#### DOCUMENT SEGMENT
* * *
Nicolas Sarkozy at last confirms bid for second term as president
Nicolas Sarkozy confirmed he is to run in a TV address last night. Picture: Getty
FRENCH president Nicolas Sarkozy has said he is to seek a second term in this year’s election, pledging last night to boost the country’s lagging economy and protect its way of life.
“Yes, I am a candidate for the presidential elections,” Mr Sarkozy said on national TV network TF1 last night.
For months, polls have shown Mr Sarkozy well behind front-runner François Hollande, the head of France’s Socialist Party.
Pollsters say the president will face an uphill battle to convince disillusioned voters that they should elect him again. He has only two months to change minds: The first round of the two-part vote is 22 April.
Mr Sarkozy had been widely expected to confirm his candidacy, but had kept his intentions quiet while other candidates have been campaigning for months.
In his announcement last night, Mr Sarkozy blamed French voters’ troubles in part on three years of financial crisis and said he would focus on getting more people working. He promised a referendum on jobless benefits and training the unemployed, and said further reforms are needed to maintain France’s “way of life”.
He said France cannot turn in on itself and “pretend the crisis doesn’t exist”.
France’s two-round presidential ballot in April and May is likely to have an impact throughout the European Union. Mr Sarkozy has been closely involved in the fight to save the euro amid a sovereign debt crisis in the bloc.
Earlier yesterday, Mr Sarkozy launched a personal Twitter account and thanked all those “who will kindly follow me”. Tens of thousands of people signed up to follow him within hours.
Mr Sarkozy’s looming candidacy has become one of France’s worst-kept political secrets. Media reported his Paris campaign headquarters are ready to go, with about a dozen presidential staff members set to move over, and he is expected to attend rallies for his UMP party in the Alpine town of Annecy today, and in the Mediterranean port city of Marseille on Sunday.
Pollsters suggest that Mr Sarkozy’s political problems are as much of his own making as France’s economic woes. Poll figures by IFOP agency show the biggest slide in his approval rating occurred during his first year – from 67 per cent in July 2007 to 41 per cent in March 2008 – and months before France was swept up in the fall-out of the international financial crisis.
* * *
#### DATASET RECORDS

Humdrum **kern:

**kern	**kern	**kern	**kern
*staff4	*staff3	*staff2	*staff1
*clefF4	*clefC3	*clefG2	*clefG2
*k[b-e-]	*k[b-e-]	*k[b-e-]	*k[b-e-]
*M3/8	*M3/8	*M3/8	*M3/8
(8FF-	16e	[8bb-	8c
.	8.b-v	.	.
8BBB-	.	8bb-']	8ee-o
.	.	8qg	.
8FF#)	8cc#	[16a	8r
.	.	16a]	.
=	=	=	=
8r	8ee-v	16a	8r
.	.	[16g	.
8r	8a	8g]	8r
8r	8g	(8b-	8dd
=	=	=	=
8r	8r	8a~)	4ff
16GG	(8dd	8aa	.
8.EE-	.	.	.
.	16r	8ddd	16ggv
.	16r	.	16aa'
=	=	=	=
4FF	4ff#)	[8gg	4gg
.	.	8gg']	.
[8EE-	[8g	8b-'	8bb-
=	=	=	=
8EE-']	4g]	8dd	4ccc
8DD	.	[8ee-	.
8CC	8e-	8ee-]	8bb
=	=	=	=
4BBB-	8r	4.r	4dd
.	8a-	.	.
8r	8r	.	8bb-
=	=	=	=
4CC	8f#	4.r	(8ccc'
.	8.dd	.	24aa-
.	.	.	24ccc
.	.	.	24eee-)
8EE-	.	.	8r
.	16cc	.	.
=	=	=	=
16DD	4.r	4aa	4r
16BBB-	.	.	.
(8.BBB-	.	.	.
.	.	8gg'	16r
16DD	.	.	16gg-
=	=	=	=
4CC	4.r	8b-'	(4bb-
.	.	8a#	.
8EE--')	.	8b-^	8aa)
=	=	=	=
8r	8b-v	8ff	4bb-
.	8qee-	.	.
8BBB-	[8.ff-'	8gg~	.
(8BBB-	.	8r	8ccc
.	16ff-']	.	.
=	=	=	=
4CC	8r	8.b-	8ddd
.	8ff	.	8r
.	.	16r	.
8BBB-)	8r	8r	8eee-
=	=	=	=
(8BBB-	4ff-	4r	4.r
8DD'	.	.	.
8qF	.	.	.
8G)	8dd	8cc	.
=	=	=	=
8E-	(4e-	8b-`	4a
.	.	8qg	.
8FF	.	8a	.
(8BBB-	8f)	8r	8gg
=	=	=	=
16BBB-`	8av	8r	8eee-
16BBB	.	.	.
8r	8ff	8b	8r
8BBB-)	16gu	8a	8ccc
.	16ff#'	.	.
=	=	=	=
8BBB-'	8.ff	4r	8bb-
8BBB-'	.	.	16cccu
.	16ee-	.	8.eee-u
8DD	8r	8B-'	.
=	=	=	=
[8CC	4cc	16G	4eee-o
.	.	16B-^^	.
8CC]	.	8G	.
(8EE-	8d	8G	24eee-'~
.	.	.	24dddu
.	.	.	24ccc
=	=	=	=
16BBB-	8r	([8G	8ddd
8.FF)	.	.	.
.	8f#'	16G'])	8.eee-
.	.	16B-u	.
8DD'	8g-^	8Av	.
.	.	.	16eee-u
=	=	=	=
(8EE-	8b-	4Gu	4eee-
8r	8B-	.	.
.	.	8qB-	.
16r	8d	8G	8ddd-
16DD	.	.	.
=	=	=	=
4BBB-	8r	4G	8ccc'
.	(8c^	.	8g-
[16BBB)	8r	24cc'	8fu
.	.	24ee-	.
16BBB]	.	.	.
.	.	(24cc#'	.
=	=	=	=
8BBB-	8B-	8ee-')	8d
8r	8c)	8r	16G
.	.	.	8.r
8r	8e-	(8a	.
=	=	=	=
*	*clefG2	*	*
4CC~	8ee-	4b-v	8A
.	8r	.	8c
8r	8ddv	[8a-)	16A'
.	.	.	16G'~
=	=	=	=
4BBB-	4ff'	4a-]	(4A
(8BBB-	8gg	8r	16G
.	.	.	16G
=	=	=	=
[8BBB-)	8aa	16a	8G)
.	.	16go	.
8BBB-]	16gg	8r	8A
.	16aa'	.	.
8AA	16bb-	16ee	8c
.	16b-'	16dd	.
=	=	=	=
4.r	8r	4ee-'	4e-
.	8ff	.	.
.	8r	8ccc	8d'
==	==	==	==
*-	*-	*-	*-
* * *
#### EXERCISE REQUIREMENTS
1 – Decide whether each statement agrees with the Sarkozy article: (a) the first round of the vote falls on 22 April; (b) Sarkozy announced his candidacy in a radio interview; (c) his approval rating had dropped to 41 per cent by March 2008. Answer yes or no for each, quoting the words of the article that settle it.
2 – Reproduce the records, the whole block of Humdrum notation, line for line.
The records have no connection to the Sarkozy article.

#### FINAL RESULTS
1 –
(a) Yes: "The first round of the two-part vote is 22 April."
(b) No: "Mr Sarkozy said on national TV network TF1 last night."
(c) Yes: "from 67 per cent in July 2007 to 41 per cent in March 2008"

2 –
Humdrum **kern:

**kern	**kern	**kern	**kern
*staff4	*staff3	*staff2	*staff1
*clefF4	*clefC3	*clefG2	*clefG2
*k[b-e-]	*k[b-e-]	*k[b-e-]	*k[b-e-]
*M3/8	*M3/8	*M3/8	*M3/8
(8FF-	16e	[8bb-	8c
.	8.b-v	.	.
8BBB-	.	8bb-']	8ee-o
.	.	8qg	.
8FF#)	8cc#	[16a	8r
.	.	16a]	.
=	=	=	=
8r	8ee-v	16a	8r
.	.	[16g	.
8r	8a	8g]	8r
8r	8g	(8b-	8dd
=	=	=	=
8r	8r	8a~)	4ff
16GG	(8dd	8aa	.
8.EE-	.	.	.
.	16r	8ddd	16ggv
.	16r	.	16aa'
=	=	=	=
4FF	4ff#)	[8gg	4gg
.	.	8gg']	.
[8EE-	[8g	8b-'	8bb-
=	=	=	=
8EE-']	4g]	8dd	4ccc
8DD	.	[8ee-	.
8CC	8e-	8ee-]	8bb
=	=	=	=
4BBB-	8r	4.r	4dd
.	8a-	.	.
8r	8r	.	8bb-
=	=	=	=
4CC	8f#	4.r	(8ccc'
.	8.dd	.	24aa-
.	.	.	24ccc
.	.	.	24eee-)
8EE-	.	.	8r
.	16cc	.	.
=	=	=	=
16DD	4.r	4aa	4r
16BBB-	.	.	.
(8.BBB-	.	.	.
.	.	8gg'	16r
16DD	.	.	16gg-
=	=	=	=
4CC	4.r	8b-'	(4bb-
.	.	8a#	.
8EE--')	.	8b-^	8aa)
=	=	=	=
8r	8b-v	8ff	4bb-
.	8qee-	.	.
8BBB-	[8.ff-'	8gg~	.
(8BBB-	.	8r	8ccc
.	16ff-']	.	.
=	=	=	=
4CC	8r	8.b-	8ddd
.	8ff	.	8r
.	.	16r	.
8BBB-)	8r	8r	8eee-
=	=	=	=
(8BBB-	4ff-	4r	4.r
8DD'	.	.	.
8qF	.	.	.
8G)	8dd	8cc	.
=	=	=	=
8E-	(4e-	8b-`	4a
.	.	8qg	.
8FF	.	8a	.
(8BBB-	8f)	8r	8gg
=	=	=	=
16BBB-`	8av	8r	8eee-
16BBB	.	.	.
8r	8ff	8b	8r
8BBB-)	16gu	8a	8ccc
.	16ff#'	.	.
=	=	=	=
8BBB-'	8.ff	4r	8bb-
8BBB-'	.	.	16cccu
.	16ee-	.	8.eee-u
8DD	8r	8B-'	.
=	=	=	=
[8CC	4cc	16G	4eee-o
.	.	16B-^^	.
8CC]	.	8G	.
(8EE-	8d	8G	24eee-'~
.	.	.	24dddu
.	.	.	24ccc
=	=	=	=
16BBB-	8r	([8G	8ddd
8.FF)	.	.	.
.	8f#'	16G'])	8.eee-
.	.	16B-u	.
8DD'	8g-^	8Av	.
.	.	.	16eee-u
=	=	=	=
(8EE-	8b-	4Gu	4eee-
8r	8B-	.	.
.	.	8qB-	.
16r	8d	8G	8ddd-
16DD	.	.	.
=	=	=	=
4BBB-	8r	4G	8ccc'
.	(8c^	.	8g-
[16BBB)	8r	24cc'	8fu
.	.	24ee-	.
16BBB]	.	.	.
.	.	(24cc#'	.
=	=	=	=
8BBB-	8B-	8ee-')	8d
8r	8c)	8r	16G
.	.	.	8.r
8r	8e-	(8a	.
=	=	=	=
*	*clefG2	*	*
4CC~	8ee-	4b-v	8A
.	8r	.	8c
8r	8ddv	[8a-)	16A'
.	.	.	16G'~
=	=	=	=
4BBB-	4ff'	4a-]	(4A
(8BBB-	8gg	8r	16G
.	.	.	16G
=	=	=	=
[8BBB-)	8aa	16a	8G)
.	.	16go	.
8BBB-]	16gg	8r	8A
.	16aa'	.	.
8AA	16bb-	16ee	8c
.	16b-'	16dd	.
=	=	=	=
4.r	8r	4ee-'	4e-
.	8ff	.	.
.	8r	8ccc	8d'
==	==	==	==
*-	*-	*-	*-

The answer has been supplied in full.